Knowledge Check - Containers and CI/CD
Test your understanding of the key concepts from Module 3. Select the best answer for each question, then submit to see your results. You need to score at least 60% to pass.
A team wants to give one CI pipeline permission to push only to the taskboard/api repository and a separate pipeline permission to push only to taskboard/web, both inside the same IONOS Container Registry. They plan to create one token per pipeline with a per-repository push ACL. Why will this approach not work as intended?
IONOS Container Registry uses token-based docker login only with no RBAC. Tokens carry a Registry or Repository scope type, but fine-grained per-repository push/pull/delete ACLs are not available, so you cannot restrict a token to write to exactly one repository. Tokens are created through the IONOS API or DCD, not invented by the Docker CLI, which rules out the first option.
A developer pushed the TaskBoard API image to tue1608es.cr.es-vit.ionos.com/taskboard/api:abc123 and wrote a Deployment manifest referencing it. The pods fail with ImagePullBackOff. The image exists and the tag is correct. Which configuration is most likely missing?
The IONOS Container Registry is private and requires authentication for every pull, so the kubelet needs credentials supplied through imagePullSecrets referencing a docker-registry Secret created from a registry token. Without it, anonymous pulls are rejected and the pods loop in ImagePullBackOff. A NodeSelector, Ingress, or ConfigMap does not provide pull credentials.
A developer creates a Kubernetes Service of type LoadBalancer on IONOS Managed Kubernetes expecting a dedicated external load balancer to be provisioned in front of the cluster. They later notice all traffic flows through a single worker node and throughput plateaus. What is the correct understanding of this behavior?
On IONOS Managed Kubernetes a LoadBalancer Service does not deploy an external load balancer. IONOS reserves a static public IP and attaches it as a secondary IP to a single worker node, which routes traffic into the cluster, so throughput is bounded by that one ingress node. To scale or to put a true managed load balancer in front, you provision an IONOS ALB or NLB separately, since these are not auto-created from Kubernetes manifests.

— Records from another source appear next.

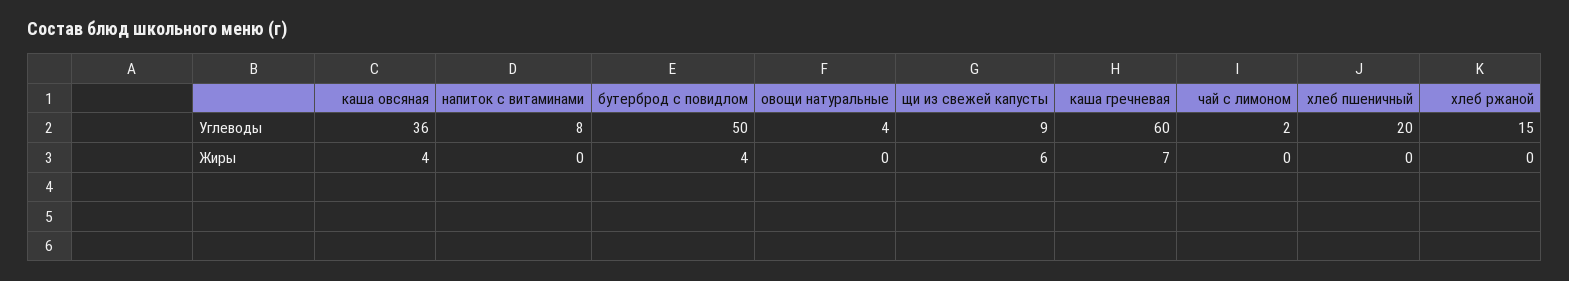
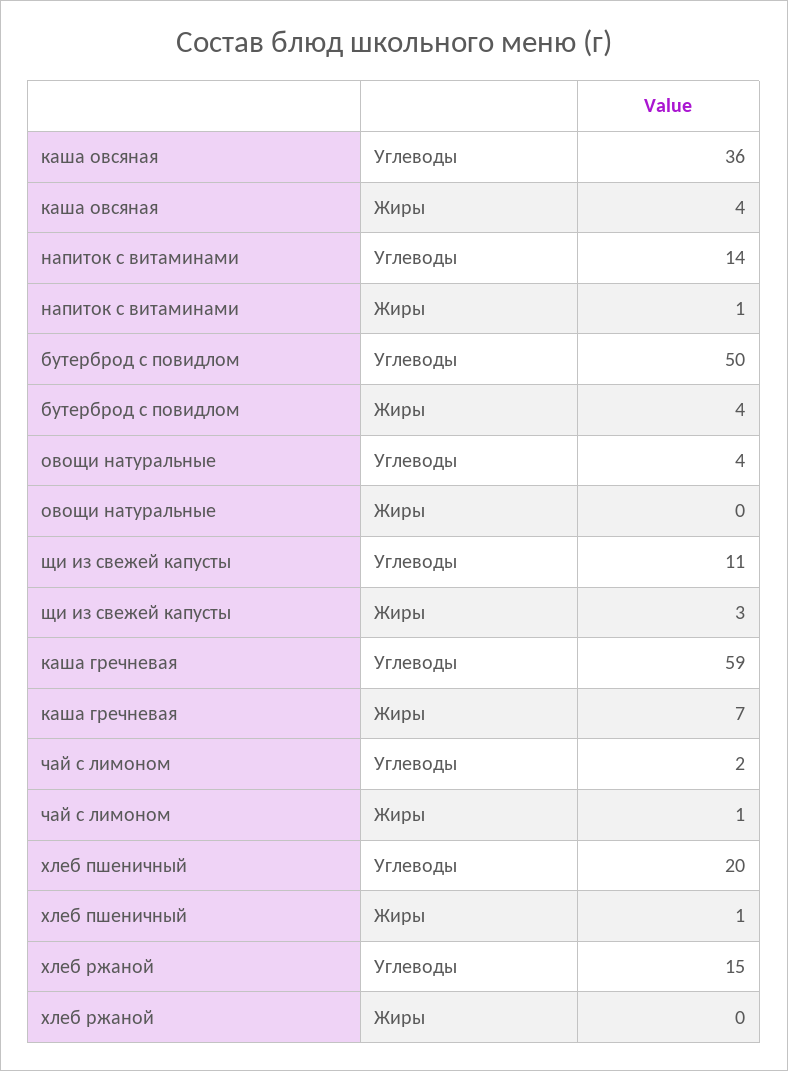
напиток с витаминами, Углеводы: 8 -> 14
щи из свежей капусты, Углеводы: 9 -> 11
каша гречневая, Углеводы: 60 -> 59
напиток с витаминами, Жиры: 0 -> 1
щи из свежей капусты, Жиры: 6 -> 3
чай с лимоном, Жиры: 0 -> 1
хлеб пшеничный, Жиры: 0 -> 1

A GitHub Actions workflow builds the TaskBoard image, pushes it to Container Registry, and runs kubectl apply against Managed Kubernetes. The pipeline currently hardcodes the IONOS_TOKEN, the registry token, and the kubeconfig directly in the workflow YAML. What is the correct way to supply these credentials?
Pipeline credentials such as IONOS_TOKEN, the Container Registry token, and the kubeconfig must be stored as encrypted CI secrets and injected at runtime, never committed to source or baked into images. Committing to a private branch still places secrets in Git history, and embedding them in the image exposes them to anyone who can pull it. Minting credentials from an account password over Basic auth defeats least-privilege, per-service token scoping.
A bad image was rolled out to the TaskBoard API Deployment on Managed Kubernetes and pods are crash-looping. The previous image worked. The developer needs the fastest safe way to return the running workload to the prior version. Which command should they use?
A Deployment keeps a revision history of its ReplicaSets, so kubectl rollout undo reverts to the previous working revision with a controlled rolling replacement and minimal disruption. Deleting the Deployment causes downtime and discards rollout state, while terraform destroy tears down the entire cluster. Scaling to zero replicas removes all pods without restoring any prior version, since the Deployment spec still references the bad image.